Désespéré de voir la santé de son épouse décliner, Gilles Brassard décide de la tuer, puis de se suicider. Il a ensuite étranglé sa femme avec une corde sur son lit. Une scène filmée par une caméra de surveillance. « Fermez vos petits yeux et dormez », lui dit son mari avant le geste fatidique.
Une mort dans « l’indignité », selon le juge
La semaine dernière, les proches de Gilles Brassard ont livré des témoignages déchirants. Tout le monde a soutenu l’accusé, malgré la tristesse et l’incompréhension. Leur histoire a touché une « grande partie » de la population », selon le juge Di Salvo.
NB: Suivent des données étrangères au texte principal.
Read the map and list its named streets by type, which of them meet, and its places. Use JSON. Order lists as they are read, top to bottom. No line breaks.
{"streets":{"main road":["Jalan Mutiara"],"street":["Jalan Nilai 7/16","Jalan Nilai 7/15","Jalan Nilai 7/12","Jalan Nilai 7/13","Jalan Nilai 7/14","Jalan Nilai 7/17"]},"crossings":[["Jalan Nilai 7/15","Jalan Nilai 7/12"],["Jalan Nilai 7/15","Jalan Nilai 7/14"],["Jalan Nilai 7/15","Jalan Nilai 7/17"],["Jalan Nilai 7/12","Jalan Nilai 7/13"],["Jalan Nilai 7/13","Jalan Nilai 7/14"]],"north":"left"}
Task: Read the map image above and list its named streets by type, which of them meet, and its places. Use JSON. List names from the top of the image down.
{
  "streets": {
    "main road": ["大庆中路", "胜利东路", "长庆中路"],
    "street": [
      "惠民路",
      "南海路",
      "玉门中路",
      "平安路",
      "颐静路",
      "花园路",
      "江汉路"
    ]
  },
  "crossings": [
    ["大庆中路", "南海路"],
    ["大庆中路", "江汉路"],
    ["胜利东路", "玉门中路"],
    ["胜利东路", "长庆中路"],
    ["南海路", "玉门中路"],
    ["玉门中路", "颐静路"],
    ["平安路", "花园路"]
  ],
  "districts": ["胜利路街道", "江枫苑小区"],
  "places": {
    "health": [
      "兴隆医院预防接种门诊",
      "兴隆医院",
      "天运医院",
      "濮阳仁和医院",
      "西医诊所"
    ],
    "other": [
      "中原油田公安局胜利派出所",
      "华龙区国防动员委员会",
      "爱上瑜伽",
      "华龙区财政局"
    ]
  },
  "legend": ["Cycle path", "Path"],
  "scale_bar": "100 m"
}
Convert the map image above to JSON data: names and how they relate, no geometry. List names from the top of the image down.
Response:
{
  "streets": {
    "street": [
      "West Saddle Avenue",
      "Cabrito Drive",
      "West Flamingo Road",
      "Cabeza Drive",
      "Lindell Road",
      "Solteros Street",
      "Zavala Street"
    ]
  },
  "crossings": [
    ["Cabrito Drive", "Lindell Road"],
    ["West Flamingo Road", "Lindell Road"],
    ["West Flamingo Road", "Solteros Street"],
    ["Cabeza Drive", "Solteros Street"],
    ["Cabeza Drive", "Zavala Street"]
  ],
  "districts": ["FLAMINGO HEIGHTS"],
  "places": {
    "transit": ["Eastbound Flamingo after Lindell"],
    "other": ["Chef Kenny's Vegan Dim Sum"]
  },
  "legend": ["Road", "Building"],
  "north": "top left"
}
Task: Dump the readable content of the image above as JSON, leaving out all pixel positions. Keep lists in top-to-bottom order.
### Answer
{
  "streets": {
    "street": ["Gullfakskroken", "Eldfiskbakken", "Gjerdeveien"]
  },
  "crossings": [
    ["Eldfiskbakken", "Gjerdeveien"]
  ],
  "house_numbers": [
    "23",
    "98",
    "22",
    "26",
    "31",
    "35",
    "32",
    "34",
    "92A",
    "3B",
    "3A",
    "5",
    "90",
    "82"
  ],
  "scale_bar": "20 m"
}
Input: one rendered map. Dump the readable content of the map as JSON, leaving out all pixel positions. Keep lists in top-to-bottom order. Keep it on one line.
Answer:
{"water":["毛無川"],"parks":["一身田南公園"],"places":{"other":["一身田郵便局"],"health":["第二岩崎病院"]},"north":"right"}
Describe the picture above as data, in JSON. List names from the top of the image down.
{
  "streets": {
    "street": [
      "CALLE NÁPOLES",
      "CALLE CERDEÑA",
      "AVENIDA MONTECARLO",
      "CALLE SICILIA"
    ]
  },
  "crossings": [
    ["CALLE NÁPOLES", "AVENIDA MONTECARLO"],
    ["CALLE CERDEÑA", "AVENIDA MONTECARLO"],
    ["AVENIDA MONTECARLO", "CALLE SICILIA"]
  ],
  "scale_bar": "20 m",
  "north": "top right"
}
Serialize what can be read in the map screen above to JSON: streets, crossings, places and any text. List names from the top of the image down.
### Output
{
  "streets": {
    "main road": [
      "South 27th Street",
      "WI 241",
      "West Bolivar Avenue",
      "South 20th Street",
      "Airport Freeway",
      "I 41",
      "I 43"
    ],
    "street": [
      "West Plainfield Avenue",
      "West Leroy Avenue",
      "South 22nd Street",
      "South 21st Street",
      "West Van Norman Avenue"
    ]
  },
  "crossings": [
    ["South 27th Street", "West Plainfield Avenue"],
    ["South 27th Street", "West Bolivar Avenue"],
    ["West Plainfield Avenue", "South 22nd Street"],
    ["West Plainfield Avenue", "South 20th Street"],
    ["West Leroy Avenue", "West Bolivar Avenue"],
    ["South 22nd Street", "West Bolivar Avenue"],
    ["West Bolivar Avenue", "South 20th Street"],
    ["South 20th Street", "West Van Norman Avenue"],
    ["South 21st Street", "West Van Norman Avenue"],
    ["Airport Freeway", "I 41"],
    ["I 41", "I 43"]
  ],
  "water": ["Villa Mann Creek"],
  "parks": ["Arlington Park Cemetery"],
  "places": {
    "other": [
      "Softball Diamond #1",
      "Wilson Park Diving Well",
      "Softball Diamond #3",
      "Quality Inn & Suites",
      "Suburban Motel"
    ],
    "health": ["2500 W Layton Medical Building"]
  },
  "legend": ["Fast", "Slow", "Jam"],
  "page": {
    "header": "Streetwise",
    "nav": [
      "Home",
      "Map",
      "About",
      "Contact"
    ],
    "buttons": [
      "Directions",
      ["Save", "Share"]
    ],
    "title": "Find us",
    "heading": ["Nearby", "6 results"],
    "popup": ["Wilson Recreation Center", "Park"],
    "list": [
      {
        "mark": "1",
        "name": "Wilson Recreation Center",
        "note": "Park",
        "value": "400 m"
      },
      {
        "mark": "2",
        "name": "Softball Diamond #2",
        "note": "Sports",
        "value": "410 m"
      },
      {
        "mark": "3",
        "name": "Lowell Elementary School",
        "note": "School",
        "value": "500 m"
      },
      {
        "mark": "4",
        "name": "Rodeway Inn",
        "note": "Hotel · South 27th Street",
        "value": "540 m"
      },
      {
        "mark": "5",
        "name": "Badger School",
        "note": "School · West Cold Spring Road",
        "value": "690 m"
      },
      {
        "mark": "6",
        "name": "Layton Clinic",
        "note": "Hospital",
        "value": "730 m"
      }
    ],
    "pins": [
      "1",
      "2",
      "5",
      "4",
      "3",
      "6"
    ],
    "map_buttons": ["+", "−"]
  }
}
« On ne peut ignorer l’impuissance de la famille face à la dure réalité de l’impact de cette maladie sur la victime et son entourage. Rarement dans une décision de condamnation pour meurtre en 2e degré, les mots amour, compassion et détresse peuvent y trouver leur place. C’est le cas ici”, a déclaré le juge.
« La Cour a bien entendu entendu les suggestions de la famille concernant l’aide médicale à mourir. La Cour ne fait pas de politique, mais peut certainement considérer que la mort de M.moi Brassard-Lévesque, dans l’indignité, n’était pas ce que voulait la famille», a poursuivi le juge.
Une affaire très similaire s’est retrouvée entre les mains du juge Di Salvo en 2019, celle de Michel Cadotte, qui avait également tué sa compagne « par compassion ». Cependant, un jury l’a déclaré coupable d’une accusation moindre, celle d’homicide involontaire. Le juge l’a condamné à deux ans moins un jour de prison.
La juge Di Salvo a repris certains passages de sa décision dans l’affaire Cadotte, qui s’avèrent tout aussi pertinents cinq ans plus tard.
« L’aide médicale à mourir, les CHSLD, les aidants naturels, la maladie d’Alzheimer ont propulsé le procès de Michel Cadotte – et ici de M. Brassard –, malgré eux, à l’avant-plan de l’actualité juridique et au cœur d’un débat de société. […] Cependant, le procès, le verdict et la peine n’apporteront pas de solution à tous ces problèmes sociétaux », a cité le juge.
« Il est triste de voir que ces propos sont toujours d’actualité aujourd’hui. Et en espérant qu’ils ne le seront plus dans un avenir proche”, a conclu le juge, souhaitant “bonne chance” aux proches de l’accusé et de la victime.